Q: So are you splitting your time between Nashville and Urbana?
A: I'm here most of the time. I only go back to Nashville twice a month and will move back in July or early August. But I'll be coming back to do preliminaries and the test for the doctoral of musical arts degree and to finish my paper.
Q: When did you first start singing seriously?
A: I sang all through school, and I went to college to study music. I started getting really interested in jazz in high school because our big-band teacher took an interest in my singing and gave me an Ella Fitzgerald CD. He let me sing with the big band. Before that, I was into the whole Lilith Fair and singer-songwriter thing.
Q: What made you focus on being a jazz singer?
A: I think it's the combination of the creative side and the intellectual side of jazz. It's one of those art forms you can study and study and still learn something new.
Q: What I really appreciate about your singing is how passionate you are about it, how you seem to really enjoy it.
A: Thank you. I've usually been more of an introvert, especially because a lot of jazz is background music. So you learn not to acknowledge the audience. It's been only in the last two years that I feel comfortable on stage and with not staying in the background and with just letting myself be myself.
Q: How often do you perform in Nashville?
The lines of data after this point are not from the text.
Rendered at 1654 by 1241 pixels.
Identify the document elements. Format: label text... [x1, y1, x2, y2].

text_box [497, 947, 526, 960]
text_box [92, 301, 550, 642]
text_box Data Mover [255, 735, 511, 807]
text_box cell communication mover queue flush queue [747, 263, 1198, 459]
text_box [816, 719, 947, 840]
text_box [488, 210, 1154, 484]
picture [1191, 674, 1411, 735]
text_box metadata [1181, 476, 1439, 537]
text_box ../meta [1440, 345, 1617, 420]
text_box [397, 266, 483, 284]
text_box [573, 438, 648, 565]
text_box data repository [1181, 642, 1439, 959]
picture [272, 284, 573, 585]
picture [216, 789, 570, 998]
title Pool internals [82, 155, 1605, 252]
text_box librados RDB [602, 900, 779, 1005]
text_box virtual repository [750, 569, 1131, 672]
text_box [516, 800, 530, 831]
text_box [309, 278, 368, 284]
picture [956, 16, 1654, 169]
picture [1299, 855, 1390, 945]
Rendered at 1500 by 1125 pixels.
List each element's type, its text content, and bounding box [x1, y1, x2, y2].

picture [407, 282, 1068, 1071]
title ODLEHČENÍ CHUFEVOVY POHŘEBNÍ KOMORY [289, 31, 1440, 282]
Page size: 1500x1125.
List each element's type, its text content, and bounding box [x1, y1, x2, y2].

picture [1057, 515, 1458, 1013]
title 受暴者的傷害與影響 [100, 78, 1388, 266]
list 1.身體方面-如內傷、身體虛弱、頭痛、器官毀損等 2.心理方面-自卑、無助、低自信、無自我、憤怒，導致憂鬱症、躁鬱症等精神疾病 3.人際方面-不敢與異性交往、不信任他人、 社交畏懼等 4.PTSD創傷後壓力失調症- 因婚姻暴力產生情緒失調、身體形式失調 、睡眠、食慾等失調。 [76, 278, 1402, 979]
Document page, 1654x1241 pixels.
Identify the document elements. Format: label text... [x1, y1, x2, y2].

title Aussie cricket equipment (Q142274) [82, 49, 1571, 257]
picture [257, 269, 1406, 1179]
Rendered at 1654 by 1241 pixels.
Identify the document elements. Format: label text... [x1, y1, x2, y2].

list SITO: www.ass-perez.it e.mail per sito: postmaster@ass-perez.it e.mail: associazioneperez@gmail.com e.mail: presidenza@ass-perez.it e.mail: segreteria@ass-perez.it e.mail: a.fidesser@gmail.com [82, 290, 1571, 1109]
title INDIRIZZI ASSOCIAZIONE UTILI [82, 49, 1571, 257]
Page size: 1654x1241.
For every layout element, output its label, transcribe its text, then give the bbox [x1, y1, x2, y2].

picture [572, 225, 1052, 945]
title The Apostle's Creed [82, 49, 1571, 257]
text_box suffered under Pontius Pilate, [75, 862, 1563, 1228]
A: When I'm living in Nashville, I do a weekly Sunday jazz brunch at Boscos Restaurant and Brewing Co. And I'll do private parties and events. I mostly spend all my time teaching.
Q: What's the jazz scene like in Nashville?
A: It's actually quite good. People don't associate Nashville with jazz. But there's a growing jazz community. There's a wonderful symphony orchestra and lots of great classical musicians, too, and lots of creative musicians. One thing you might want to look up is the Nashville Jazz Workshop. They teach classes and also bring in performers. It's a really cool spot. Downbeat magazine voted them a great jazz venue.
Q: Haven't you won some Downbeat awards?
A: Yes, when I was at the University of Miami, I won a soloist award and several awards with the jazz choir. And my group, Jazzmin, that I teach at Belmont University has won several awards as well.
Q: Are you still a full-time instructor at Belmont?
A: I'm not teaching this year. They gave me a study leave. I'm still considered a full-time faculty member.
Q: Why do you want a DMA?
A: Higher education, teaching music in college, is really what I want to do. In order to do that, having a doctorate is really important, and Belmont was willing to support me.
Q: What about your performance career? Do you want to continue that?
A: Yes, absolutely. I'll work on my second CD and travel more and perform. Right now, I'm so focused on the school thing.
Q: What kind of repertoire do you sing? Do you write your own songs?
A: I don't write my own music, but I do arrange. I've taken a class with Chip McNeill to learn big-band arrangements, and I arrange for jazz vocal choir and do my own arrangements for my CDs and performances. I sing mostly standards — the Great American Songbook is the blanket term. It's usually what most people want to hear and it's the easiest to perform because other musicians know the songs. For my recital, I hope to do different, more intricate songs; Chip has been encouraging me to explore different songs, especially instrumental.
Editor's note: Paradise will sing from 5 to 7 p.m. April 12 and possibly every second Friday through June at The Iron Post, 120 S. Race St., U. Her second DMA recital is tentatively set for April 29 at the Post.